In contrast, if you have a larger batch, more padding is needed to bring all tokens to the same length and more compute time is wasted by the GPU on these padding tokens.

So depending on the model, you get often an optimal speed with batch sizes between 16 and 128. For really small models with e.g. only 2 layers, larger batches might be helpful (there, the python based tokenizer can be a bottle neck).

PetreanuAndi commented 3 years ago

hello @nreimers , and thanks for your input. As i was saying, all my inputs have fixed 512 tokens, same as the max net input size. (such that there is no padding necessary) When running with 32 batch-size, my 2080Ti GPU really is under-utilized, that's why I was expecting a boost in performance when moving to 128 batch size.

The model is "bert-base-nli-mean-tokens". S-BERT. Off-the-shelf with pretrained weights.

My observation is that there is no difference in speed (128 vs 4 * 32 batch size) I have experimentally searched for that optimal speed you are talking about, but no luck in finding it.

I'm pretty sure this is related to some implementation detail of the sentence-transformer encode call. Does the model perform inference sequentially over all elements in the batch? It actually seems like it does :) Will investigate in code..
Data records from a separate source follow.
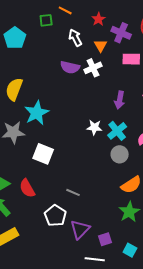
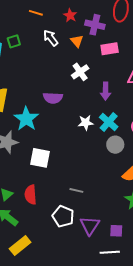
green square: (46, 20) -> (14, 41), moved
purple semicircle: (70, 67) -> (53, 98), moved
white cross: (93, 68) -> (80, 72), moved
red semicircle: (27, 188) -> (31, 195), turned 36
purple square: (105, 239) -> (116, 231), turned 32

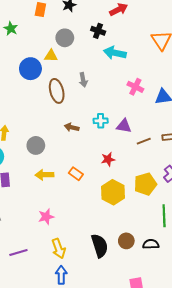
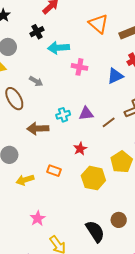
black cross: (98, 31) -> (37, 32), turned -32
gray arrow: (83, 80) -> (36, 81), turned -32
pink cross: (135, 87) -> (79, 67), moved
brown arrow: (72, 127) -> (38, 129), size x1.5

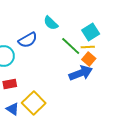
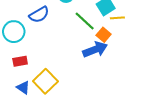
yellow line: (88, 47) -> (117, 18), moved

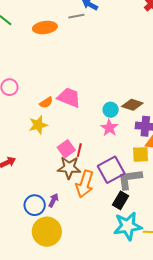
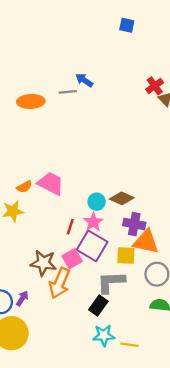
pink square: (66, 149) -> (72, 259), moved
red line: (79, 150) -> (70, 227), moved
purple square: (111, 170) -> (92, 246), moved, turned -36
cyan star: (128, 226) -> (104, 335), size x0.7

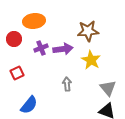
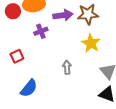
red circle: (14, 39) -> (13, 11), moved
purple arrow: (63, 49) -> (63, 15), moved

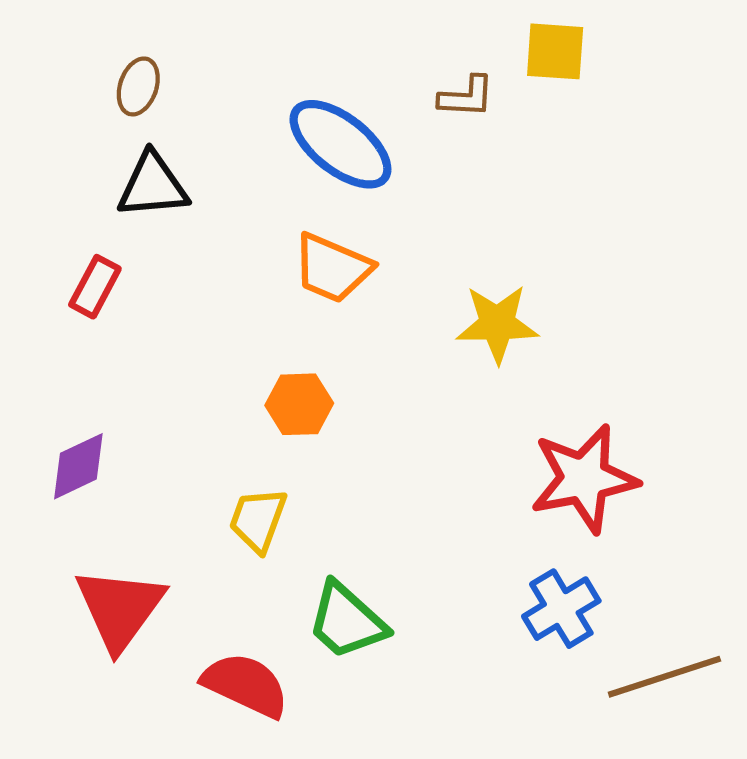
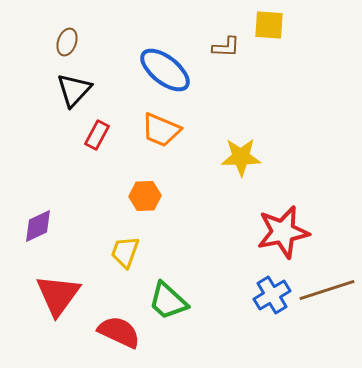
black triangle: (153, 186) -> (74, 90), turned -42
red rectangle: (95, 287) -> (97, 135), moved
brown line: (664, 677) -> (327, 290), moved

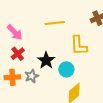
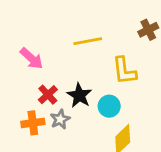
red cross: (18, 54) -> (48, 95), moved

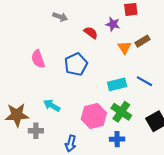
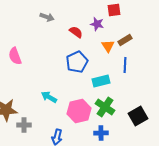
pink semicircle: (38, 59) -> (15, 56), moved
blue pentagon: (76, 64) -> (77, 62), moved
blue line: (145, 81) -> (125, 65), moved, turned 63
cyan arrow: (52, 105) -> (49, 97), moved

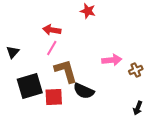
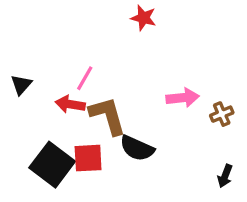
red arrow: (52, 30) -> (70, 104), moved
black square: (30, 86) -> (52, 165), moved, turned -36

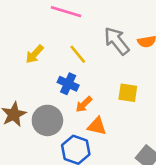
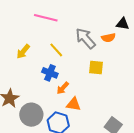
yellow square: (128, 93) -> (96, 67), moved
gray circle: (47, 120) -> (31, 115), moved

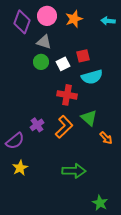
Any further insights are welcomed.

nreimers commented 3 years ago

@PetreanuAndi The python tokenizer can be quite a bottle neck. You can try to use the fast tokenizers by Huggingface. Just call

model.tokenizer = AutoTokenizer.from_pretrained('hugginface_model_name_or_path', use_fast=True)
HodorTheCoder commented 3 years ago

@PetreanuAndi did you ever figure this out? I'm encoding massive quantities (about 800k sentences) and I was hoping to get a nice boost going from 32 batch to 128, but no such luck.

I haven't looked under the hood yet, but I know for instance with Huggingface transformer models in native PyTorch, for example when doing a bert2bert encoder/decoder model, increasing batch size for inference has a noticeable speed boost and I was hoping it would be the same here. I notice that increasing the batch size roughly 4x the amount of memory being used by the Tesla T4, but the GPU-Util stays the same at roughly 96%.

Did you have any luck with the fast tokenzier?

nreimers commented 3 years ago

Hi, Increasing your batch size only works when your GPU util is low. But with 96% util there is not much improvement left that could be achieved.

Increasing the batch size in that case actually decreases the performance as more padding is needed to make batches uniform in length.

Fast tokenizer is automatically used with transformers 4.

qrdlgit commented 1 year ago

@nreimers Might be a good idea to mention this in the docs.